## Source text:

----

So it's here. I think it looks pretty good!
Wednesday, March 29, 2017
Monday, March 27, 2017
Let Us Prey (2014)
There are few things I like more than a nice satanic film on a Sunday night, especially one where the fallen angel in question is an actor I like (and er, fancy) and especially when it ends exactly the way I wanted it to 👏
Let Us Prey has been on my Netflix peripheral vision for a while - mainly for the striking cover art of a hanged little girl.
Starring Liam Cunningham and Pollyanna McIntosh (she's currently the cool leader of that new group in The Walking Dead) this is one of those films I immediately got a strong sense of "YES" about, due to the opening sequence of crashing dark waves, crows and desolate suburbia all to the beat of a nice thick electro score.
This is more end than opening credits, but it's also a gem of a tune. Slow, drowsy, and dark:
The plot takes place over three hours, from around 9pm to midnight, and largely in one location: a small police station in Scotland. PC Rachel Heggie (McIntosh) has her first shift tonight, and it's going to take her places she has tried her whole life to forget.
Rachel is a survivor and fairly obviously the final girl - though not all that sympathetic a character, for the most part. She's hard and tough because she's had to be.
Also all of her new coworkers are twats.

----

## Short problem 1:
Gather every line of the rows that contains the string "time". Case counts.

----

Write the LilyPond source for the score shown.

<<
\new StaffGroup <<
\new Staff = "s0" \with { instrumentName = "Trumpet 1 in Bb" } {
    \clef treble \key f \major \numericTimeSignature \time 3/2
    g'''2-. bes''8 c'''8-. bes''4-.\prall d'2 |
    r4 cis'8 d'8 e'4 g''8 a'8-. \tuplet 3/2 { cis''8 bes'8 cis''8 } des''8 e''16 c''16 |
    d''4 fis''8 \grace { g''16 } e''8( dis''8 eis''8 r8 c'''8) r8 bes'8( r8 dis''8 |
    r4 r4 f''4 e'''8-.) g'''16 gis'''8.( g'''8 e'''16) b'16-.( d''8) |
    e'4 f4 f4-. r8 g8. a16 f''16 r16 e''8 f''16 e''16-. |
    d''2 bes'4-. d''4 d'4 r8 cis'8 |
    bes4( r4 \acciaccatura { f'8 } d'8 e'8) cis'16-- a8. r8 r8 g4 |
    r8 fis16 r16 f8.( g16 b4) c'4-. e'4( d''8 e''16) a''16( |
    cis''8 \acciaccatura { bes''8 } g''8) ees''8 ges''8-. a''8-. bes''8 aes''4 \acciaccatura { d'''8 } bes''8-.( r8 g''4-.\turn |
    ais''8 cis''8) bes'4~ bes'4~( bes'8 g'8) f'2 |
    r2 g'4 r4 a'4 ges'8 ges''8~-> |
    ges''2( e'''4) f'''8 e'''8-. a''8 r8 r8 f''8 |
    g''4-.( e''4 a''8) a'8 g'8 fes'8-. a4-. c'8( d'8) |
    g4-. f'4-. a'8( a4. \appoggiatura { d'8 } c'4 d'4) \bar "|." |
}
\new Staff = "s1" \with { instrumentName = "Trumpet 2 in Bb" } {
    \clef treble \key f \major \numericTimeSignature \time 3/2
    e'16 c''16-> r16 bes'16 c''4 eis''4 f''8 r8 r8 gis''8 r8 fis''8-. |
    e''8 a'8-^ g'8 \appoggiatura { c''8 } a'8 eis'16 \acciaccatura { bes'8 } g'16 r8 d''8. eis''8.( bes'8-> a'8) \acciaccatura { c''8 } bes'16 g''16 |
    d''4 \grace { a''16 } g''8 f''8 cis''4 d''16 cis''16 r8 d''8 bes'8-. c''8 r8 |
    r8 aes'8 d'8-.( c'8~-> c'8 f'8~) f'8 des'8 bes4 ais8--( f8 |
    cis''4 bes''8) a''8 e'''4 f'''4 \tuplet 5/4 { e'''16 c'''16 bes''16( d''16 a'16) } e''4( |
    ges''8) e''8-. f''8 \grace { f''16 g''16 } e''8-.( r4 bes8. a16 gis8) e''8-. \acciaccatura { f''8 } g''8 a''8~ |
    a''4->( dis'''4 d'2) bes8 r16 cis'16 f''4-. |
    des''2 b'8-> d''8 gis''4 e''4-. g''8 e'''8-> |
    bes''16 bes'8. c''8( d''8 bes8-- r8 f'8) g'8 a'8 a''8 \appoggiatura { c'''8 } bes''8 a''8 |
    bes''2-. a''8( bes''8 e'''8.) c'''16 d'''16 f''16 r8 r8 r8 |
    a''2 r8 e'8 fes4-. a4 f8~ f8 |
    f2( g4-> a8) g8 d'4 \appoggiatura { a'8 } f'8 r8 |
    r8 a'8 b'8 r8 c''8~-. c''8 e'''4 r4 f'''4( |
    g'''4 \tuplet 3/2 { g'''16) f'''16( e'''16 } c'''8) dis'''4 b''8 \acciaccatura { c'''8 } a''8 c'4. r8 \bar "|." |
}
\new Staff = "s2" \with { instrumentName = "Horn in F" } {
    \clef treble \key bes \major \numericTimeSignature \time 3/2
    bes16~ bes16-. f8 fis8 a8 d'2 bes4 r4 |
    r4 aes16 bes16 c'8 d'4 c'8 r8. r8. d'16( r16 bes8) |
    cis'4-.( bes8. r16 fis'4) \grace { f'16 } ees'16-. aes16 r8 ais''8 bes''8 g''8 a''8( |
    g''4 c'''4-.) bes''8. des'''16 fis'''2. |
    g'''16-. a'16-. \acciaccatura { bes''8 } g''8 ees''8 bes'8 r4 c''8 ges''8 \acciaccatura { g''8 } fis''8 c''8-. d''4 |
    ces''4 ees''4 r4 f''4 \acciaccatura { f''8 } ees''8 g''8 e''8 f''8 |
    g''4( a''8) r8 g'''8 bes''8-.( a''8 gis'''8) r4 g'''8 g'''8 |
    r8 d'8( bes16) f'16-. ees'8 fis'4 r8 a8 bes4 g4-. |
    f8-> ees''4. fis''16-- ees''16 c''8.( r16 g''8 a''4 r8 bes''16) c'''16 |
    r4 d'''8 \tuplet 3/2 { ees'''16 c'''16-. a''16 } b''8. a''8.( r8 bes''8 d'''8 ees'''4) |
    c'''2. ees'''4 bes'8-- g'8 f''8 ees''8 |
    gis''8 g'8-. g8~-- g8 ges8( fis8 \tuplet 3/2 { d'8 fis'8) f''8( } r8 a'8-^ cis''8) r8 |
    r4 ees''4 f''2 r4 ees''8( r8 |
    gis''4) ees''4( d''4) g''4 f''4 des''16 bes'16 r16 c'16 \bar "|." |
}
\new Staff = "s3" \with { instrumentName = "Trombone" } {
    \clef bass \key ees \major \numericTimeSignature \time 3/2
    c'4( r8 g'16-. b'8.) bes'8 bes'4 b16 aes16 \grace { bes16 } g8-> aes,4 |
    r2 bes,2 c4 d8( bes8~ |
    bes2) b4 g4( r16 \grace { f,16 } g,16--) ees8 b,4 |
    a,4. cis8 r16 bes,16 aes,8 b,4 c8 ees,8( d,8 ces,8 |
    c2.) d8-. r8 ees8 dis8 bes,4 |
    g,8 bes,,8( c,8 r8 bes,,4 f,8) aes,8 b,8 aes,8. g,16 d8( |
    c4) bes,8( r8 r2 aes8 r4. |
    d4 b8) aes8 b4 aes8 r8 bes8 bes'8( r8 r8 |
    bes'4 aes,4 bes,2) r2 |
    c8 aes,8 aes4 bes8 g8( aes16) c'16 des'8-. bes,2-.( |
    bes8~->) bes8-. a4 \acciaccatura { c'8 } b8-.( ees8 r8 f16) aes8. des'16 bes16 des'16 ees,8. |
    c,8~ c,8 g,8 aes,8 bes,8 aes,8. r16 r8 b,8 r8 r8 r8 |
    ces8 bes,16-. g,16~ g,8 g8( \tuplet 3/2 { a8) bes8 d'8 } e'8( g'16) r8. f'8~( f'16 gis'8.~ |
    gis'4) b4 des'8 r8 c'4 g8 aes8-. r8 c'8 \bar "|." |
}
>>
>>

----

## Short problem 2:
According to the film review, why did the writer immediately get a strong sense of "YES" about Let Us Prey?

## Written solution 1:
    \clef treble \key f \major \numericTimeSignature \time 3/2
    \clef treble \key f \major \numericTimeSignature \time 3/2
    \clef treble \key bes \major \numericTimeSignature \time 3/2
    \clef bass \key ees \major \numericTimeSignature \time 3/2

## Written solution 2:
It was because of the opening sequence: crashing dark waves, crows and desolate suburbia, all set to the beat of a nice thick electro score.